Data remains an expensive luxury in Africa but free internet may not come free

Excellent insightful article from Indra de Lanerolle on The Conversation last week on the hidden cost of a free internet in South Africa.

Did you know that the cost of one gigabyte of data on mobile networks in South Africa —the only means of accessing the internet for most—is R149 (pre-paid) or about $11? This means that for millions of people in the country data is a luxury.

“So when mobile operators start giving some of this valuable commodity for free it warrants attention. From July, the country’s third-largest mobile services provider Cell C started offering some services such as Facebook and Wikipedia for free without paying for the data. In the telecoms industry this is called zero-rating.”

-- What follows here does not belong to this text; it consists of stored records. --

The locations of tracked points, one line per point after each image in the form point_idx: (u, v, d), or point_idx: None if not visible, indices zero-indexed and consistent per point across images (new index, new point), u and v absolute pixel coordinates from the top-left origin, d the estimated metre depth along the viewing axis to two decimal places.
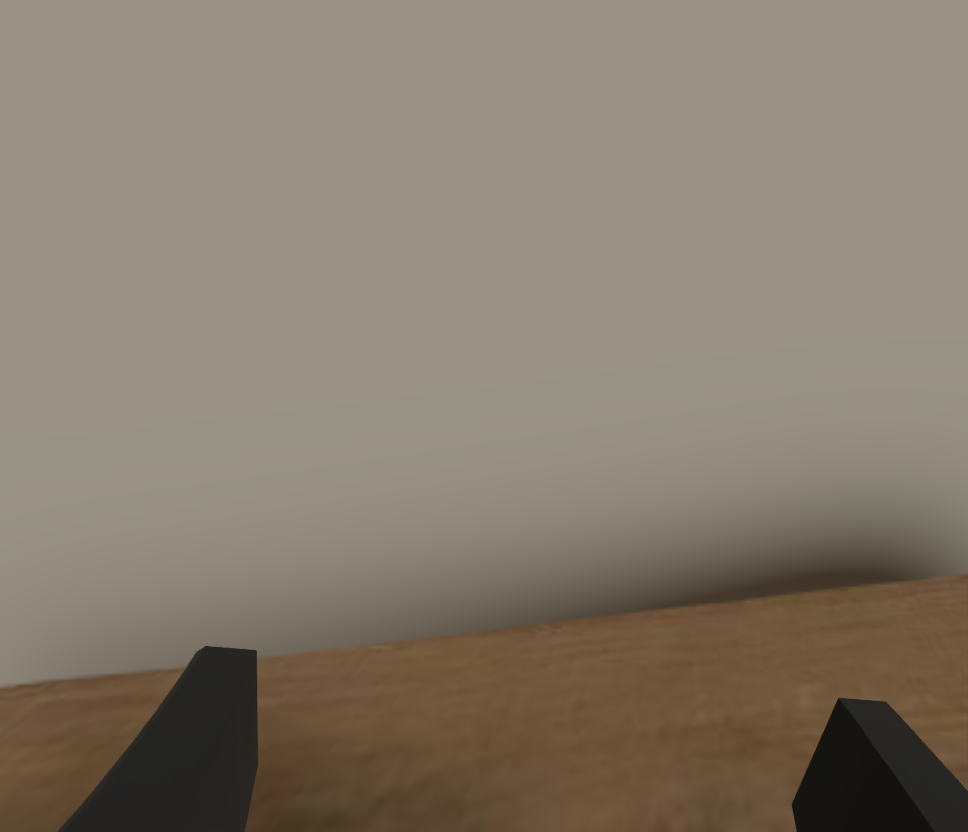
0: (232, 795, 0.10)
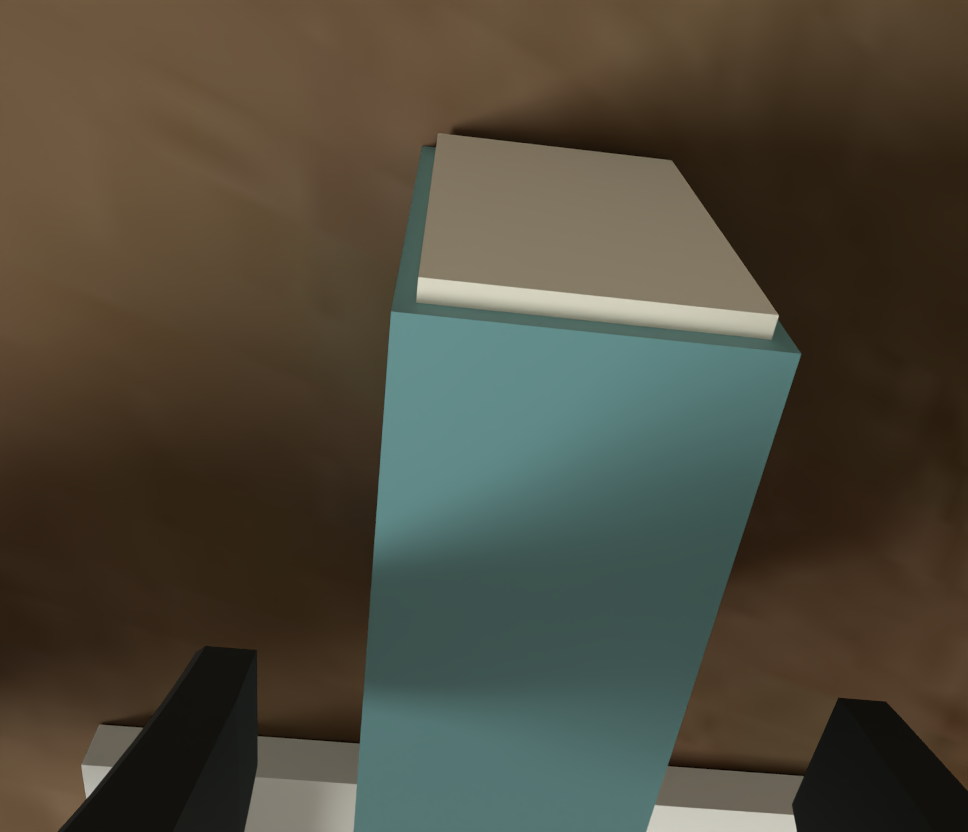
0: (232, 795, 0.10)
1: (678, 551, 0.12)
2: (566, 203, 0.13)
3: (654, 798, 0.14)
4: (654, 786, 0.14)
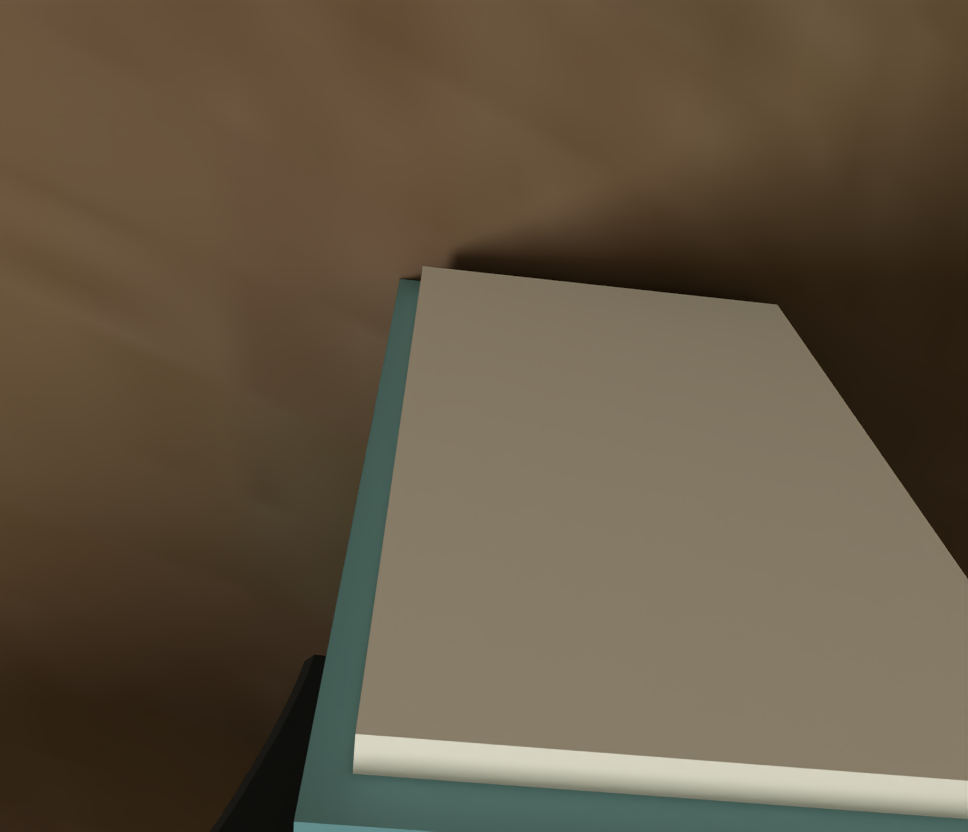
0: None
1: None
2: (634, 431, 0.08)
3: None
4: None
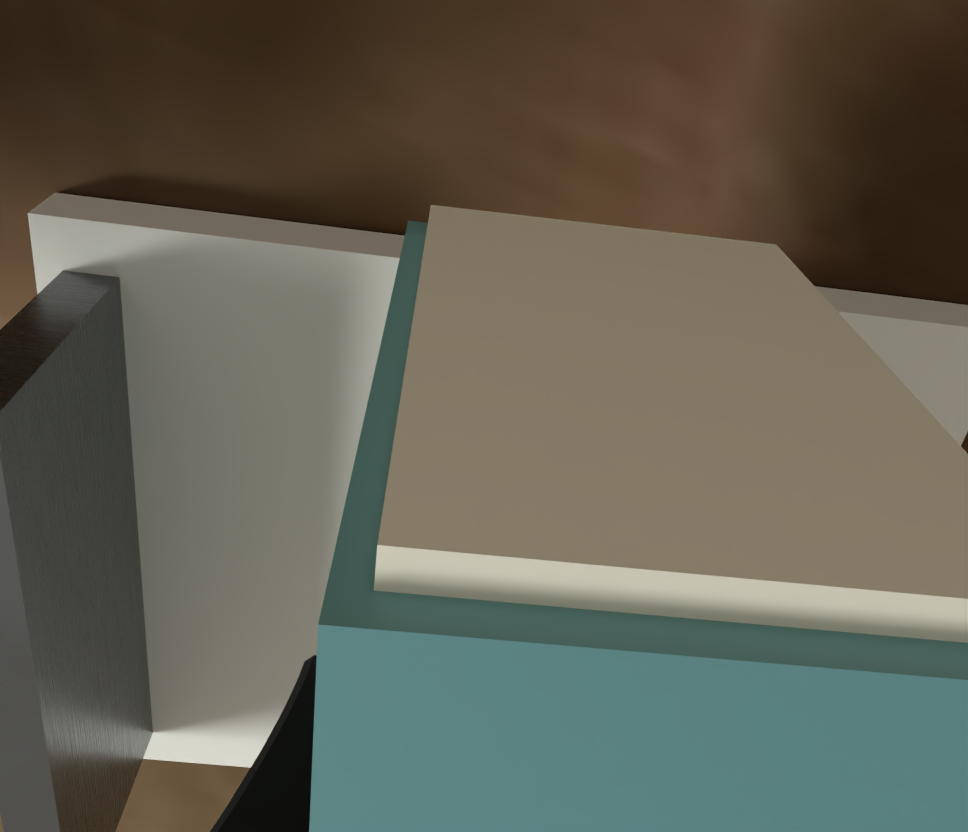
0: None
1: None
2: (640, 333, 0.08)
3: None
4: None
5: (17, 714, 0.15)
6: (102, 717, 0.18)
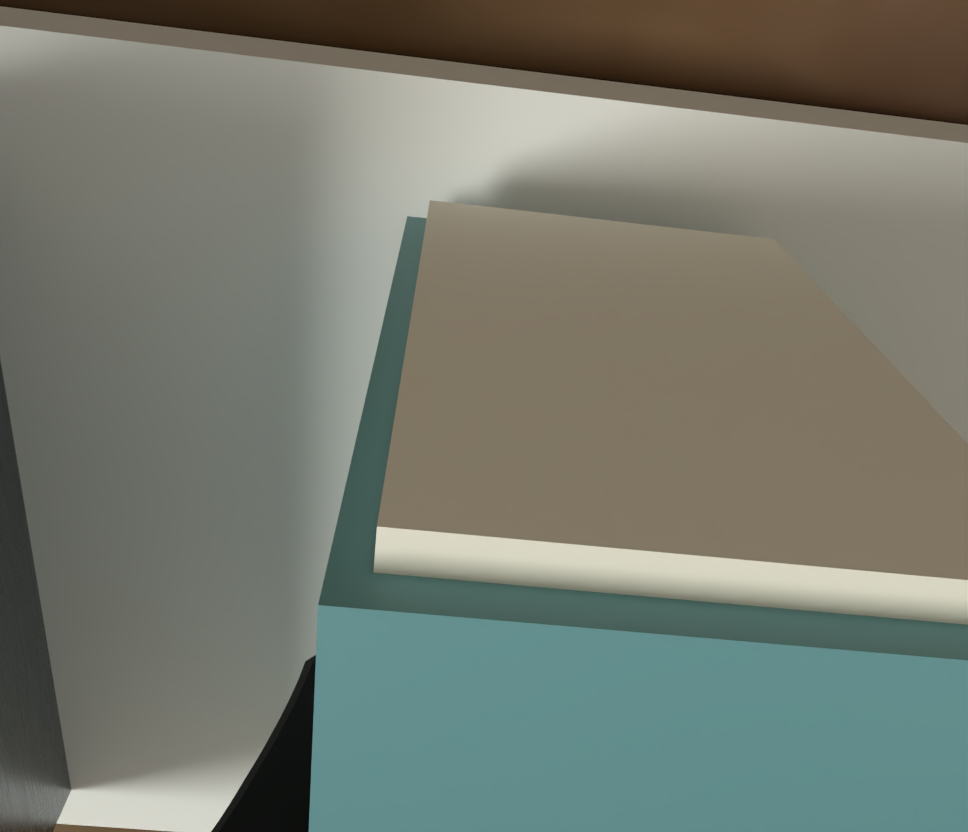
0: None
1: None
2: (638, 324, 0.08)
3: None
4: None
5: None
6: None
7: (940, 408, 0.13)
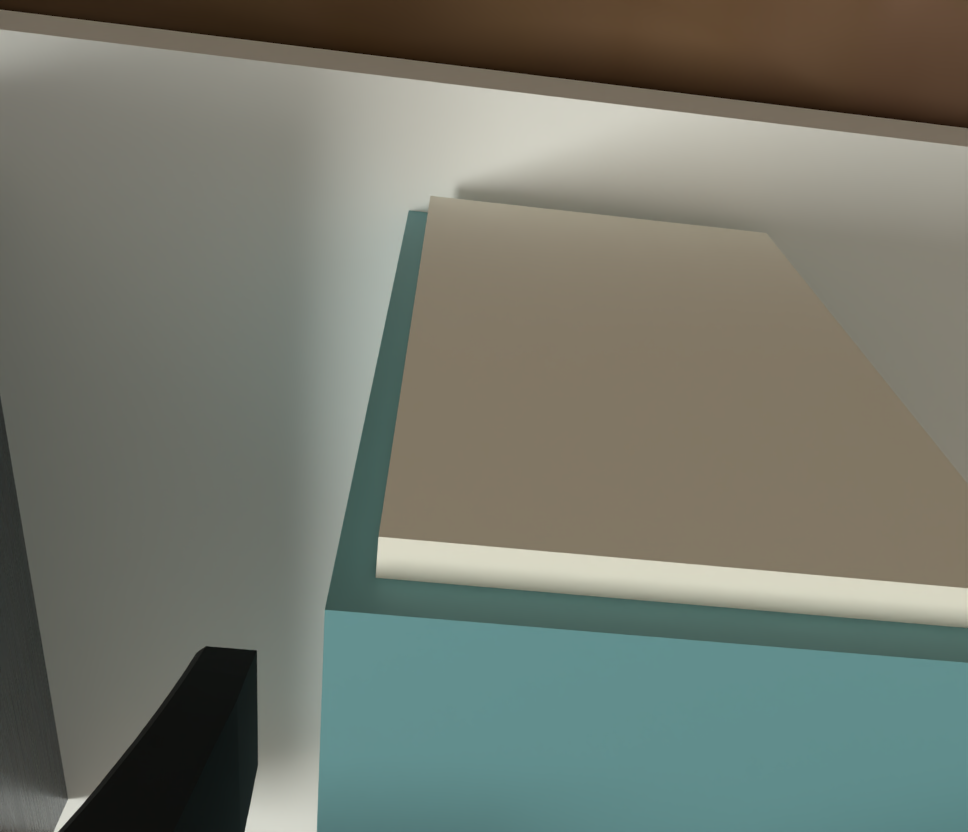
0: (232, 795, 0.10)
1: None
2: (630, 326, 0.08)
3: None
4: None
5: None
6: None
7: (947, 416, 0.13)
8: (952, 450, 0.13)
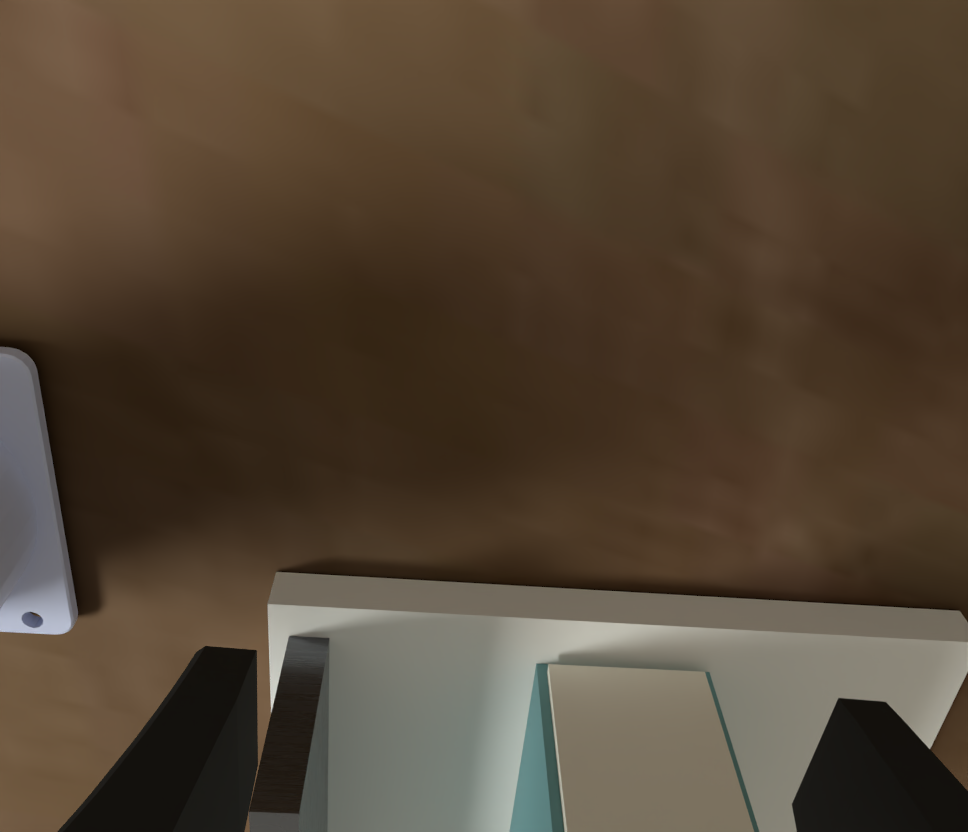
0: (232, 795, 0.10)
1: None
2: (644, 771, 0.21)
3: None
4: None
5: None
6: None
7: (802, 731, 0.25)
8: (807, 745, 0.25)
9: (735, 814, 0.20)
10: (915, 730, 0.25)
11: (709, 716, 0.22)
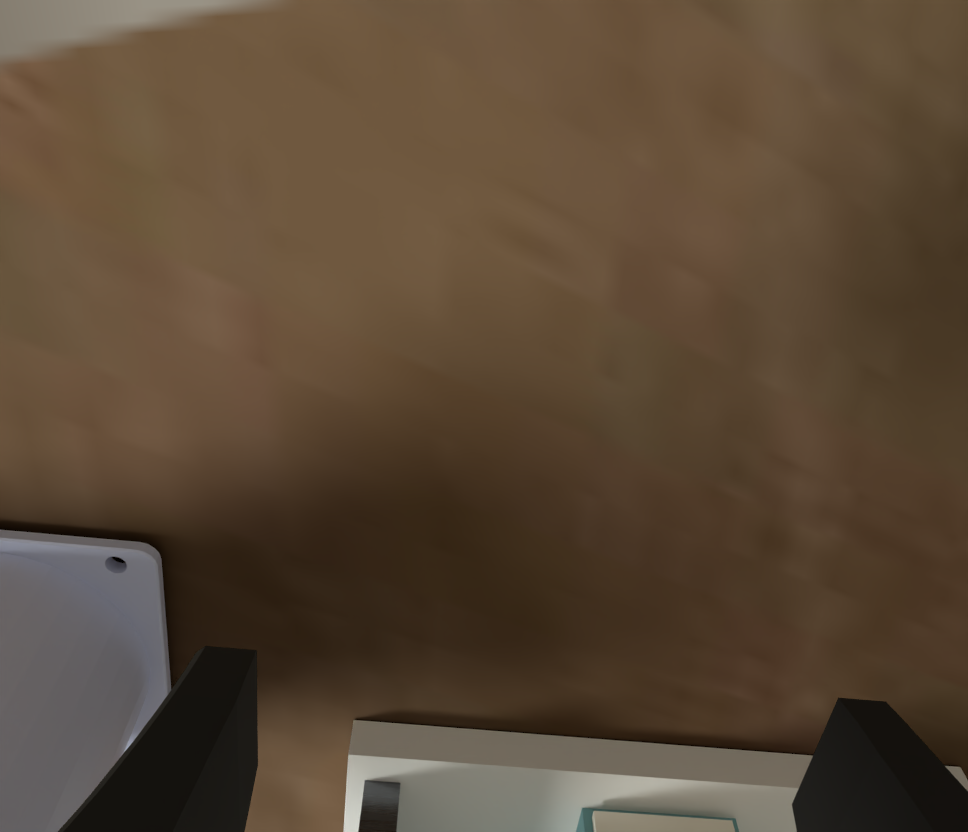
0: (232, 795, 0.10)
1: None
2: None
3: None
4: None
5: None
6: None
7: None
8: None
9: None
10: None
11: None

Cell C’s free internet services package is the result of a global initiative launched in 2013 by Mark Zuckerberg, the CEO of Facebook, which aims to connect “the next five billion.” Ebele Okobi, Facebook’s London-based head of public policy in Africa, says that zero-rating is a response to a crisis in Africa where growth in internet access and use is far too slow.

The mobile operators are breaking with the principle of net neutrality.

Zero-rating involves allowing data from some sources to pass through the system without charge while other sources have to pay. MTN is zero-rating its own service. Cell C is zero-rating Facebook and a few others.

It’s not difficult to imagine a two-tier internet emerging: the general internet for those that can afford it and an ‘internet-lite’ for the rest.